-- Given data follows --
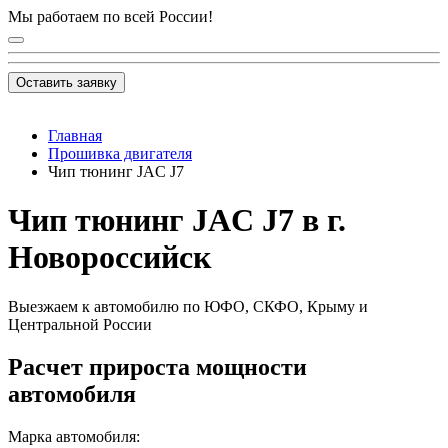
Мы работаем по всей России!
Оставить заявку
Главная
Прошивка двигателя
Чип тюнинг JAC J7
Чип тюнинг JAC J7 в г.
Новороссийск
Выезжаем к автомобилю по ЮФО, СКФО, Крыму и
Центральной России
Расчет прироста мощности
автомобиля
Марка автомобиля:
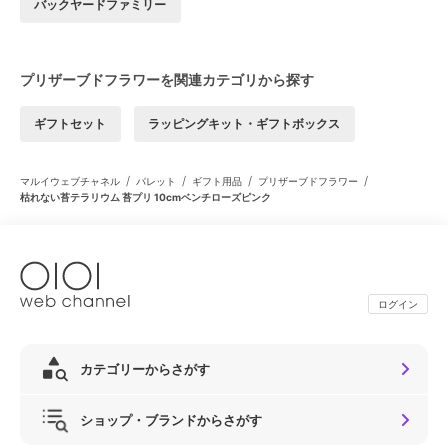
バックヤードファミリー
プリザーブドフラワーを関連カテゴリから探す
ギフトセット
ラッピングキット・ギフトボックス
/
/
/
/
マルイウェブチャネル
パレット
ギフト用品
プリザーブドフラワー
枯れない苔テラリウム 苔プリ 10cmベンチローズピンク
ログイン
カテゴリーからさがす
ショップ・ブランドからさがす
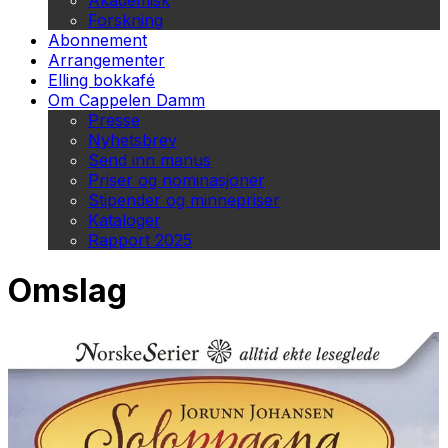
Akademisk
Forskning
Abonnement
Arrangementer
Elling bokkafé
Om Cappelen Damm
Presse
Nyhetsbrev
Send inn manus
Priser og nominasjoner
Stipender og minnepriser
Kataloger
Rapport 2025
Omslag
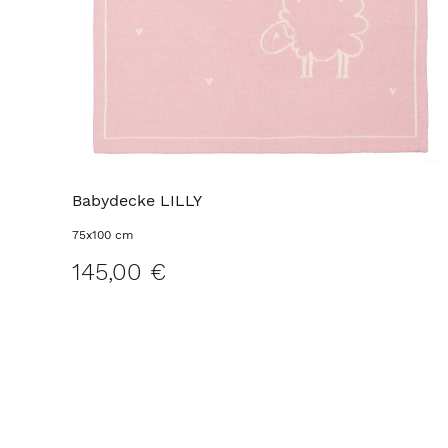
Babydecke LILLY
75x100 cm
145,00 €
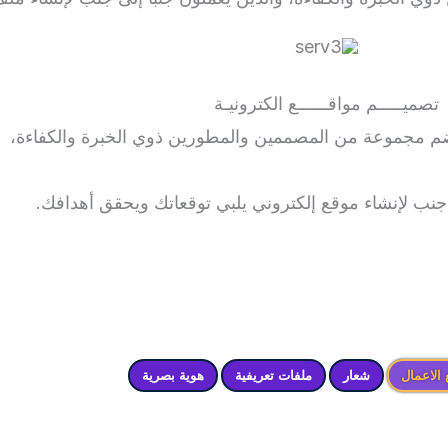
تصميـــــم مواقــــــع الكترونيـة
م مجموعة من المصممين والمطورين ذوي الخبرة والكفاءة،
ى جنب لإنشاء موقع إلكتروني يلبي توقعاتك ويحقق أهدافك.
الاعمال
شعار
ملفات تعريفية
هوية بصرية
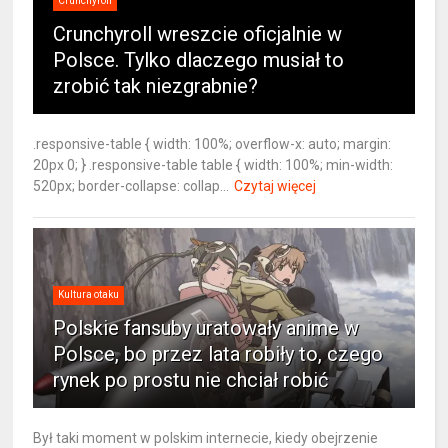
Crunchyroll
Crunchyroll wreszcie oficjalnie w
Polsce. Tylko dlaczego musiał to
zrobić tak niezgrabnie?
.responsive-table { width: 100%; overflow-x: auto; margin:
20px 0; } .responsive-table table { width: 100%; min-width:
520px; border-collapse: collap...
Czytaj więcej
Kultura otaku
Polskie fansuby uratowały anime w
Polsce, bo przez lata robiły to, czego
rynek po prostu nie chciał robić
Był taki moment w polskim internecie, kiedy obejrzenie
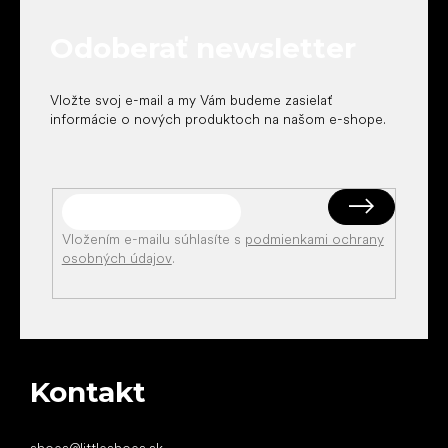
ä
t
Odoberať newsletter
i
e
Vložte svoj e-mail a my Vám budeme zasielať
informácie o nových produktoch na našom e-shope.
Vložením e-mailu súhlasíte s
podmienkami ochrany
osobných údajov
.
Kontakt
shoes
@
littleshoes.sk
-- Given data concluded --
= Directions =
Quote the data above in full, leaving out the pictures it holds.

= Response =
Мы работаем по всей России!
Оставить заявку
Главная
Прошивка двигателя
Чип тюнинг JAC J7
Чип тюнинг JAC J7 в г.
Новороссийск
Выезжаем к автомобилю по ЮФО, СКФО, Крыму и
Центральной России
Расчет прироста мощности
автомобиля
Марка автомобиля:
バックヤードファミリー
プリザーブドフラワーを関連カテゴリから探す
ギフトセット
ラッピングキット・ギフトボックス
/
/
/
/
マルイウェブチャネル
パレット
ギフト用品
プリザーブドフラワー
枯れない苔テラリウム 苔プリ 10cmベンチローズピンク
ログイン
カテゴリーからさがす
ショップ・ブランドからさがす
Akademisk
Forskning
Abonnement
Arrangementer
Elling bokkafé
Om Cappelen Damm
Presse
Nyhetsbrev
Send inn manus
Priser og nominasjoner
Stipender og minnepriser
Kataloger
Rapport 2025
Omslag
Babydecke LILLY
75x100 cm
145,00 €
تصميـــــم مواقــــــع الكترونيـة
م مجموعة من المصممين والمطورين ذوي الخبرة والكفاءة،
ى جنب لإنشاء موقع إلكتروني يلبي توقعاتك ويحقق أهدافك.
الاعمال
شعار
ملفات تعريفية
هوية بصرية
Crunchyroll
Crunchyroll wreszcie oficjalnie w
Polsce. Tylko dlaczego musiał to
zrobić tak niezgrabnie?
.responsive-table { width: 100%; overflow-x: auto; margin:
20px 0; } .responsive-table table { width: 100%; min-width:
520px; border-collapse: collap...
Czytaj więcej
Kultura otaku
Polskie fansuby uratowały anime w
Polsce, bo przez lata robiły to, czego
rynek po prostu nie chciał robić
Był taki moment w polskim internecie, kiedy obejrzenie
ä
t
Odoberať newsletter
i
e
Vložte svoj e-mail a my Vám budeme zasielať
informácie o nových produktoch na našom e-shope.
Vložením e-mailu súhlasíte s
podmienkami ochrany
osobných údajov
.
Kontakt
shoes
@
littleshoes.sk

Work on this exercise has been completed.